🤖 AI Summary
In external reasoning systems, process reward models (PRMs) are susceptible to semantic confounding features, leading to “reward hacking”—assigning high scores to logically flawed yet superficially plausible reasoning traces, thereby degrading mathematical problem-solving accuracy. This work is the first to formalize the issue through a causal inference lens and proposes Causal Reward Adjustment (CRA): it employs sparse autoencoders to disentangle PRM hidden-layer activations, identifies interpretable confounding features, and applies unbiased reward correction via the backdoor adjustment formula.
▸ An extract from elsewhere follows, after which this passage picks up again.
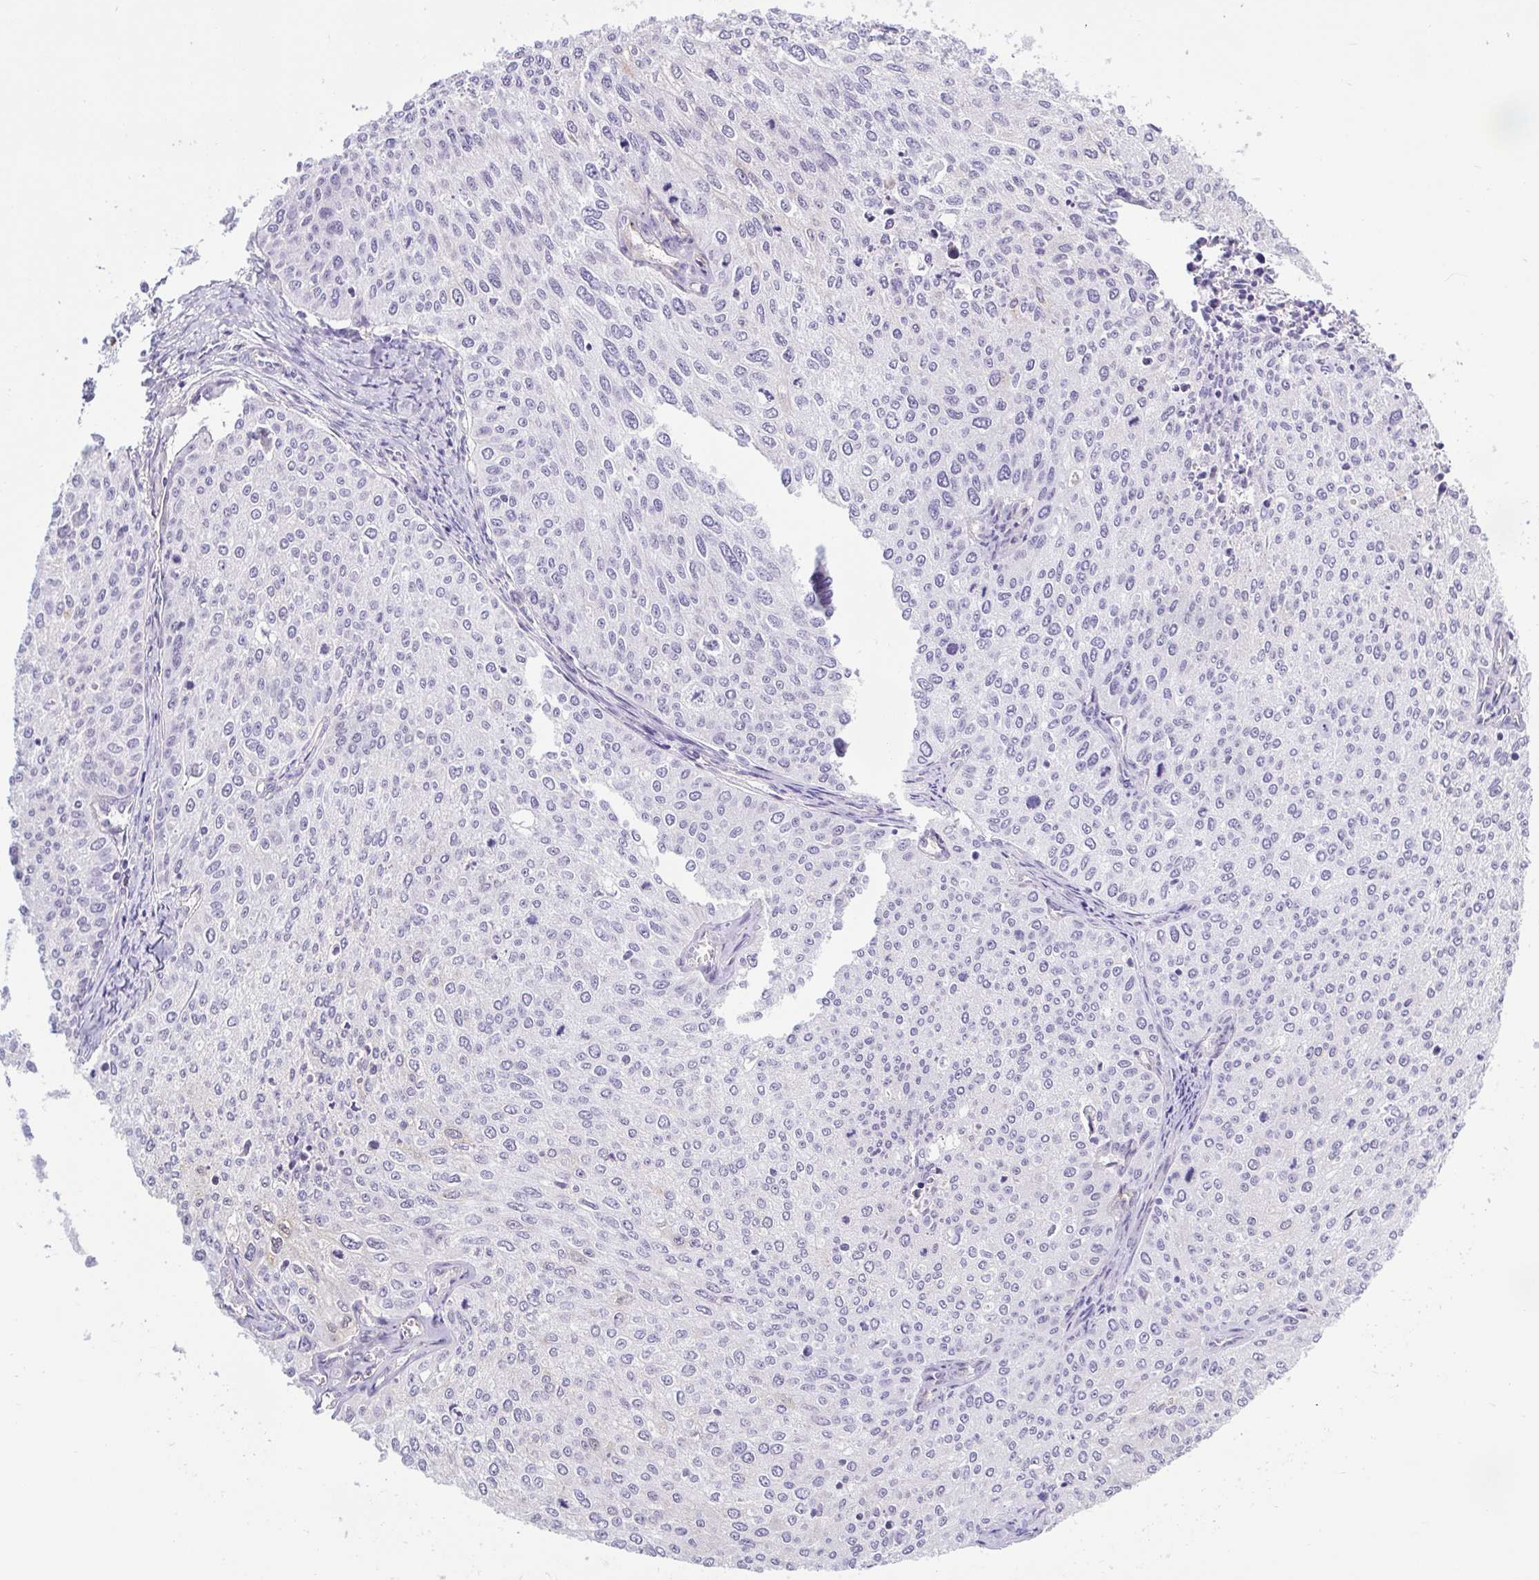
{"staining": {"intensity": "negative", "quantity": "none", "location": "none"}, "tissue": "cervical cancer", "cell_type": "Tumor cells", "image_type": "cancer", "snomed": [{"axis": "morphology", "description": "Squamous cell carcinoma, NOS"}, {"axis": "topography", "description": "Cervix"}], "caption": "An image of human cervical cancer is negative for staining in tumor cells.", "gene": "BCAS1", "patient": {"sex": "female", "age": 38}}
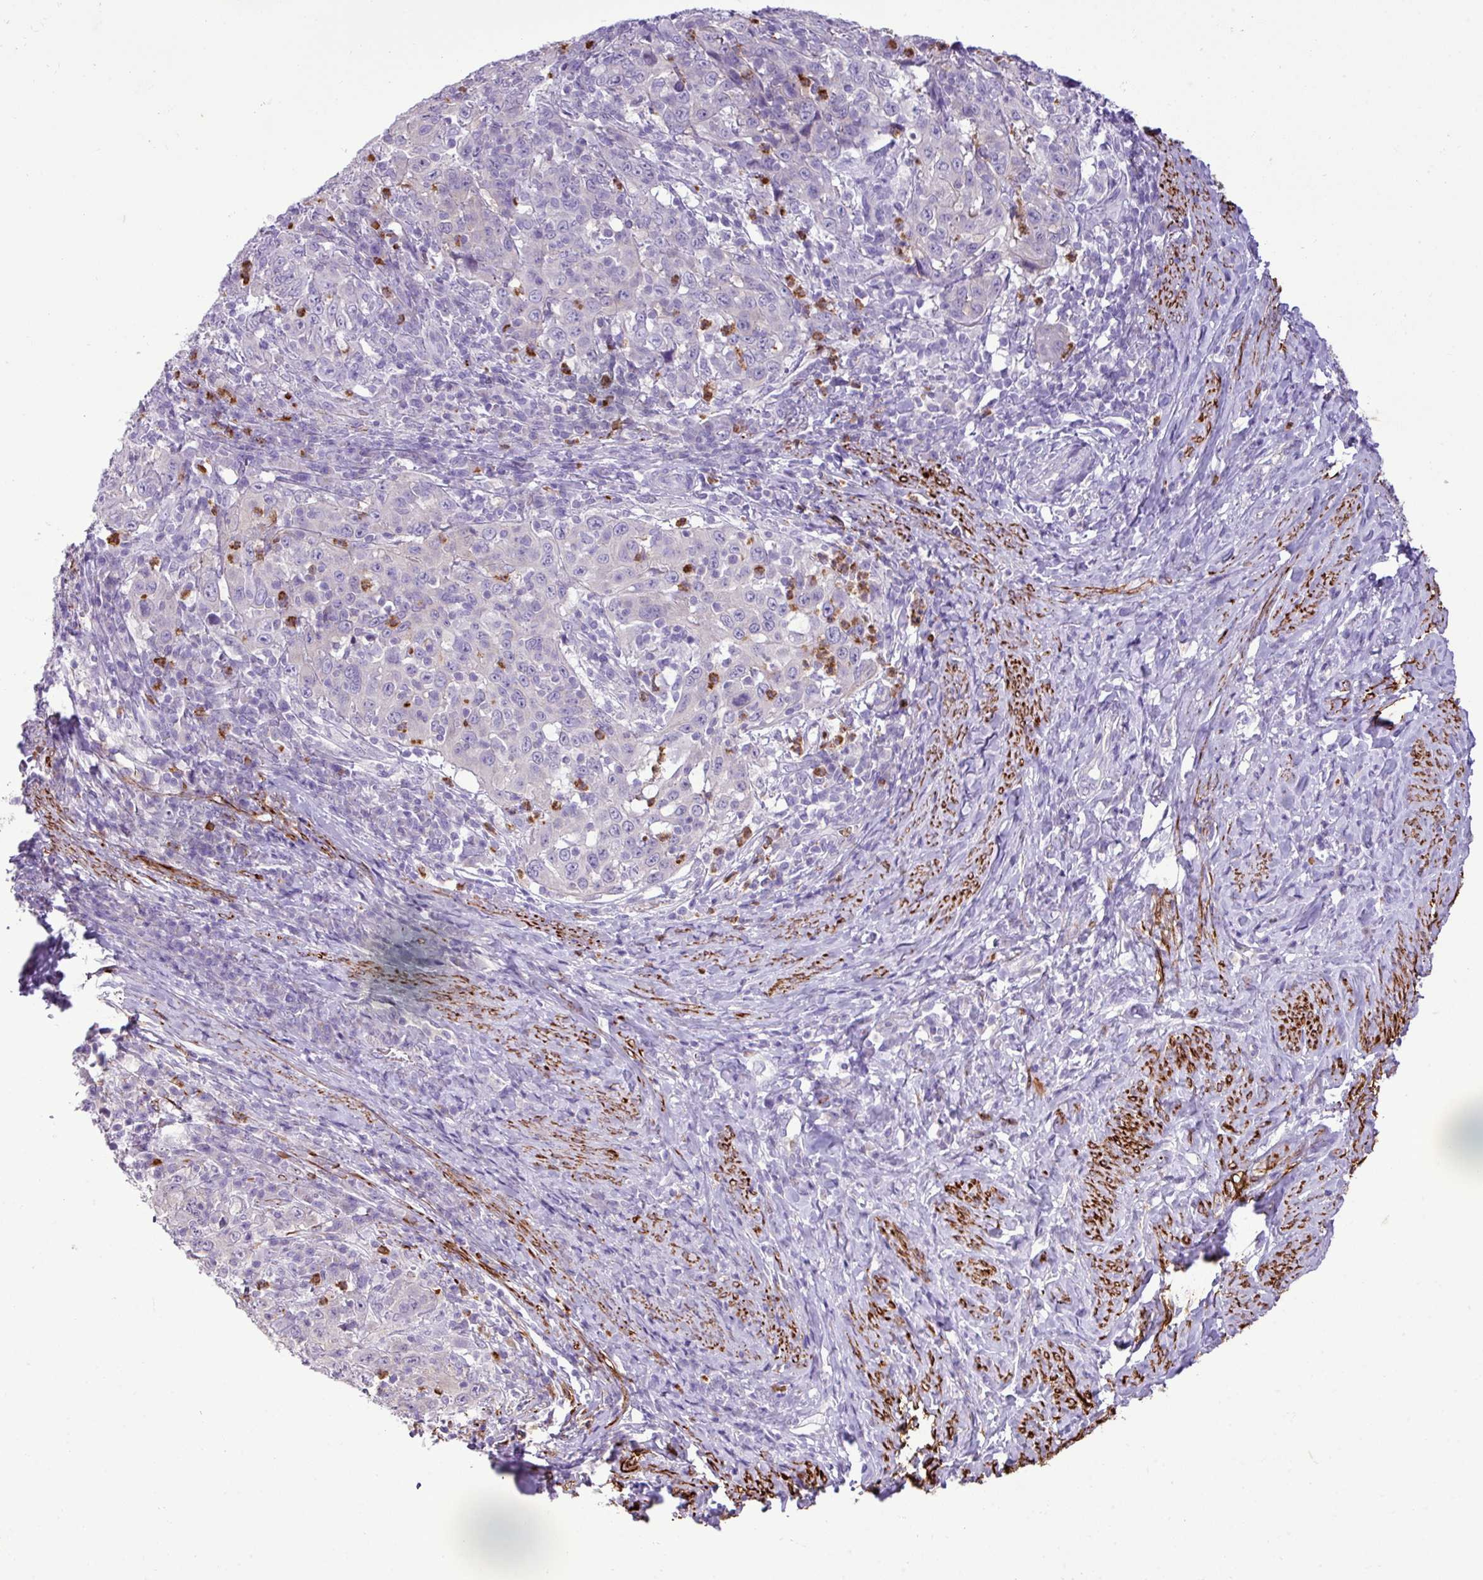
{"staining": {"intensity": "negative", "quantity": "none", "location": "none"}, "tissue": "cervical cancer", "cell_type": "Tumor cells", "image_type": "cancer", "snomed": [{"axis": "morphology", "description": "Squamous cell carcinoma, NOS"}, {"axis": "topography", "description": "Cervix"}], "caption": "DAB immunohistochemical staining of human cervical cancer reveals no significant staining in tumor cells. Brightfield microscopy of immunohistochemistry stained with DAB (3,3'-diaminobenzidine) (brown) and hematoxylin (blue), captured at high magnification.", "gene": "ZSCAN5A", "patient": {"sex": "female", "age": 46}}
CRA requires no modification to the policy model or retraining of the PRM, ensuring strong interpretability and plug-and-play deployment. Evaluated across multiple mathematical reasoning benchmarks, CRA significantly mitigates reward hacking and improves final answer accuracy, demonstrating both effectiveness and cross-task generalization.
📝 Abstract
External reasoning systems combine language models with process reward models (PRMs) to select high-quality reasoning paths for complex tasks such as mathematical problem solving. However, these systems are prone to reward hacking, where high-scoring but logically incorrect paths are assigned high scores by the PRMs, leading to incorrect answers. From a causal inference perspective, we attribute this phenomenon primarily to the presence of confounding semantic features. To address it, we propose Causal Reward Adjustment (CRA), a method that mitigates reward hacking by estimating the true reward of a reasoning path. CRA trains sparse autoencoders on the PRM's internal activations to recover interpretable features, then corrects confounding by using backdoor adjustment. Experiments on math solving datasets demonstrate that CRA mitigates reward hacking and improves final accuracy, without modifying the policy model or retraining PRM.